Lembro de ter visto o primeiro episódio de The Mandalorian e achado problemática uma questão que também afeta o longa, que é o fato de termos um protagonista sem rosto. Se você for pensar, isso é extremamente incomum no cinema — há inúmeros filmes estrelados por humanos que não falam, por personagens animados, por animais, objetos, seres fantasiosos, mas não lembro de quase nenhum onde o protagonista não tem um rosto. E não acho que isso seja acidental. Há algo de crucial para o engajamento visual e para o entretenimento nas expressões faciais e reações dos personagens. Sem falar na questão do carisma e nos elementos de caracterização que se perdem com a ausência do rosto.
A história de O Mandaloriano e Grogu não é das mais envolventes. Trata-se de um "filme de serviço" onde o Mandaloriano, que é um caçador de recompensas, recebe uma missão aleatória no início do filme e parte para cumpri-la: viaja para um local, faz uma reunião com uma pessoa, depois segue para outro lugar, pega pistas com uma nova pessoa, e assim por diante.

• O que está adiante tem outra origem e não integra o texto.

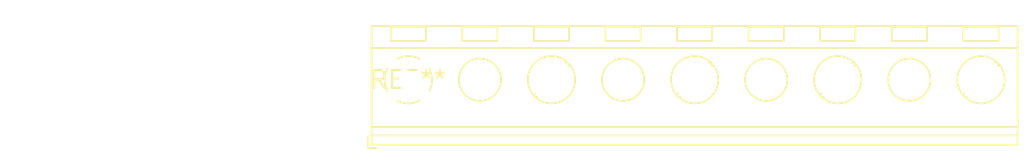
<source format=kicad_pcb>
(kicad_pcb (version 20240108) (generator pcbnew)

  (general
    (thickness 1.6)
  )

  (paper "A4")
  (layers
    (0 "F.Cu" signal)
    (31 "B.Cu" signal)
    (32 "B.Adhes" user "B.Adhesive")
    (33 "F.Adhes" user "F.Adhesive")
    (34 "B.Paste" user)
    (35 "F.Paste" user)
    (36 "B.SilkS" user "B.Silkscreen")
    (37 "F.SilkS" user "F.Silkscreen")
    (38 "B.Mask" user)
    (39 "F.Mask" user)
    (40 "Dwgs.User" user "User.Drawings")
    (41 "Cmts.User" user "User.Comments")
    (42 "Eco1.User" user "User.Eco1")
    (43 "Eco2.User" user "User.Eco2")
    (44 "Edge.Cuts" user)
    (45 "Margin" user)
    (46 "B.CrtYd" user "B.Courtyard")
    (47 "F.CrtYd" user "F.Courtyard")
    (48 "B.Fab" user)
    (49 "F.Fab" user)
    (50 "User.1" user)
    (51 "User.2" user)
    (52 "User.3" user)
    (53 "User.4" user)
    (54 "User.5" user)
    (55 "User.6" user)
    (56 "User.7" user)
    (57 "User.8" user)
    (58 "User.9" user)
  )

  (setup
    (pad_to_mask_clearance 0)
    (pcbplotparams
      (layerselection 0x00010fc_ffffffff)
      (plot_on_all_layers_selection 0x0000000_00000000)
      (disableapertmacros false)
      (usegerberextensions false)
      (usegerberattributes false)
      (usegerberadvancedattributes false)
      (creategerberjobfile false)
      (dashed_line_dash_ratio 12.000000)
      (dashed_line_gap_ratio 3.000000)
      (svgprecision 4)
      (plotframeref false)
      (viasonmask false)
      (mode 1)
      (useauxorigin false)
      (hpglpennumber 1)
      (hpglpenspeed 20)
      (hpglpendiameter 15.000000)
      (dxfpolygonmode false)
      (dxfimperialunits false)
      (dxfusepcbnewfont false)
      (psnegative false)
      (psa4output false)
      (plotreference false)
      (plotvalue false)
      (plotinvisibletext false)
      (sketchpadsonfab false)
      (subtractmaskfromsilk false)
      (outputformat 1)
      (mirror false)
      (drillshape 1)
      (scaleselection 1)
      (outputdirectory "")
    )
  )

  (net 0 "")

  (footprint "TerminalBlock_RND_205-00244_1x05_P10.16mm_Horizontal" (layer "F.Cu") (at 0 0))

)

</source>
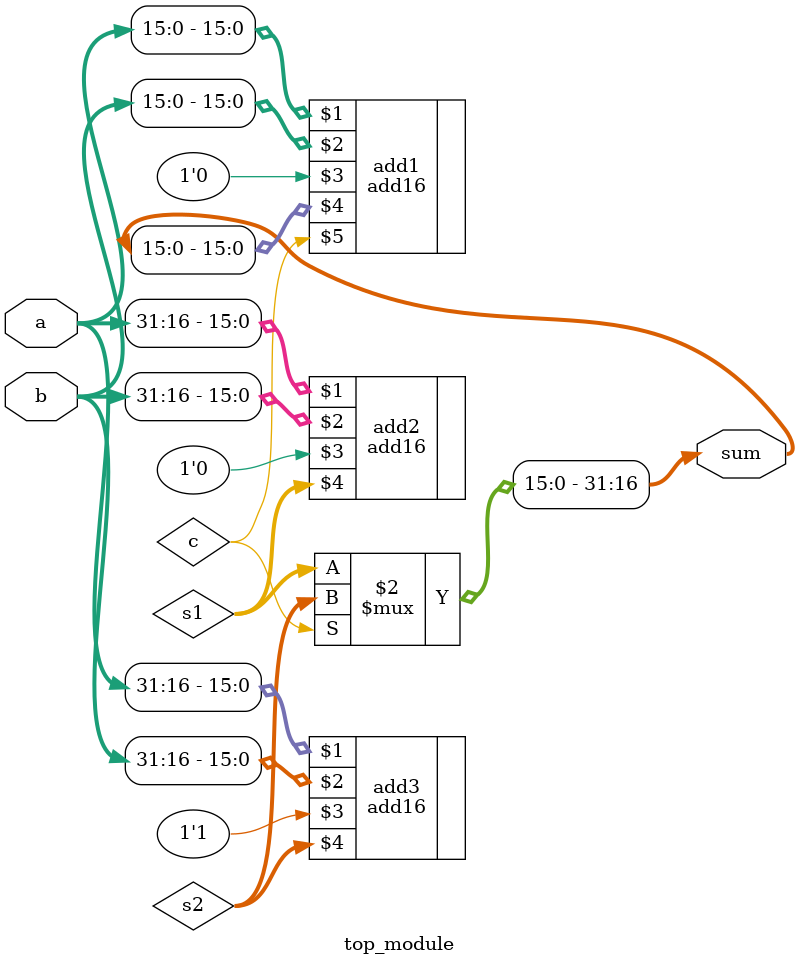
<source format=v>
module top_module(
    input [31:0] a,
    input [31:0] b,
    output [31:0] sum
);
    wire c;
    wire [15:0] s1,s2;
    add16 add1(a[15:0],b[15:0],1'b0,sum[15:0],c);
    add16 add2(a[31:16],b[31:16],1'b0,s1);
    add16 add3(a[31:16],b[31:16],1'b1,s2);
    assign sum[31:16]=(c==0)?s1:s2;
    
endmodule

</source>
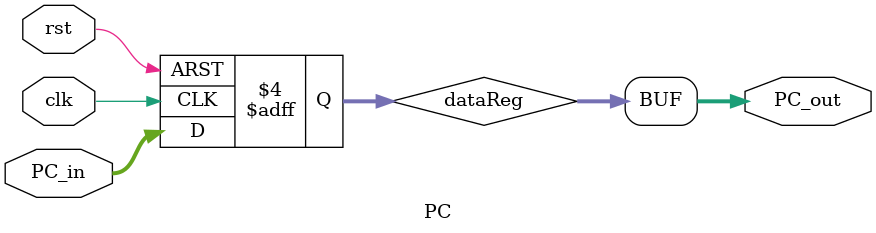
<source format=sv>
module PC(
  input 	wire 	clk,rst,
  input 	wire  [31:0]PC_in,
  output 	wire  [31:0]PC_out	

);
  
  reg [31:0]dataReg;
  
  initial begin 
  dataReg<=0;
  end
  
  always@(posedge clk or negedge rst)begin 
    if(!rst)begin 
    dataReg<=0;
    end else //Here a missed the else statement 
    
    dataReg<=PC_in;
    
  end
  
  assign PC_out=dataReg;
  
  
endmodule

//Initial blocks: https://www.chipverify.com/verilog/verilog-initial-block
</source>
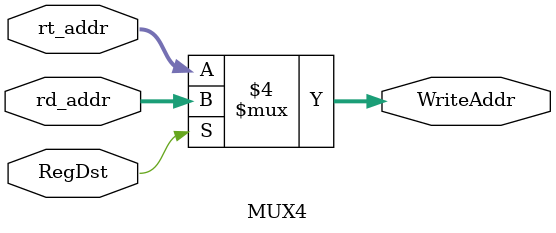
<source format=v>
`timescale 1ns / 1ps


module MUX4(input wire RegDst,
            input wire [1:0] rd_addr,
            input wire [1:0] rt_addr,
            output reg [1:0] WriteAddr);
    
    always @(RegDst, rd_addr, rt_addr)
    begin
        if(RegDst == 0)
             WriteAddr <= rt_addr;
        else
             WriteAddr <= rd_addr;
    end
endmodule


</source>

Nada parece ter grande relevância, pois o filme viola algo que podemos chamar de "Princípio do Centro do Universo". Os melhores blockbusters costumam contar histórias onde o protagonista é o centro do universo — no sentido de estar participando daquilo que parece ser o evento mais importante do mundo naquele momento. Numa escala menos épica, um blockbuster no mínimo deveria tentar contar uma história que retrate o momento mais crucial da vida do personagem — algo tão especial e decisivo para sua vida que justifique existir um filme sobre aquilo. Em O Mandaloriano e Grogu, a sensação é que aquela é apenas mais uma missão como inúmeras outras que o herói já viveu ou viverá, e que aquele conflito em particular é apenas um entre centenas de outros ocorrendo na galáxia — não estamos tentando destruir a Estrela da Morte e acabar com o Império de uma vez por todas, como na saga original — apenas lidar com uns vilõezinhos de segunda. O próprio Mandaloriano não parece ter um grande status dentro do universo Star Wars. Como disse na postagem O que torna um personagem gostável?: "No Idealismo, tendemos a pensar em extremos. Se o personagem for um agente secreto, queremos que ele seja o melhor agente secreto do mundo. Se for uma criança levada, queremos que seja a mais levada que já vimos...". No filme, o Mandaloriano luta bem, mas não há nada de tão extremo ou único que o faça parecer central no universo da franquia.
No fim, o maior problema de O Mandaloriano e Grogu é a timidez e a falta de personalidade do filme. Não há nada de terrivelmente ruim ou de mau gosto na produção, o que já é uma vitória. Tudo é adequado, apresentável — e os elementos Corrompidos que destruíram tantos produtos Star Wars nos últimos anos também estão bem reduzidos. A Disney parece estar querendo escutar os fãs. O problema é que não basta excluir os negativos. Falta inserir os positivos — as boas ideias, as cenas surpreendentes, os 300 Beats Criativos que são a base de um bom espetáculo. Mas isso requer imaginação e liberdade criativa, coisas não muito incentivadas na cidade corporativa, avessa ao risco, que é Hollywood hoje.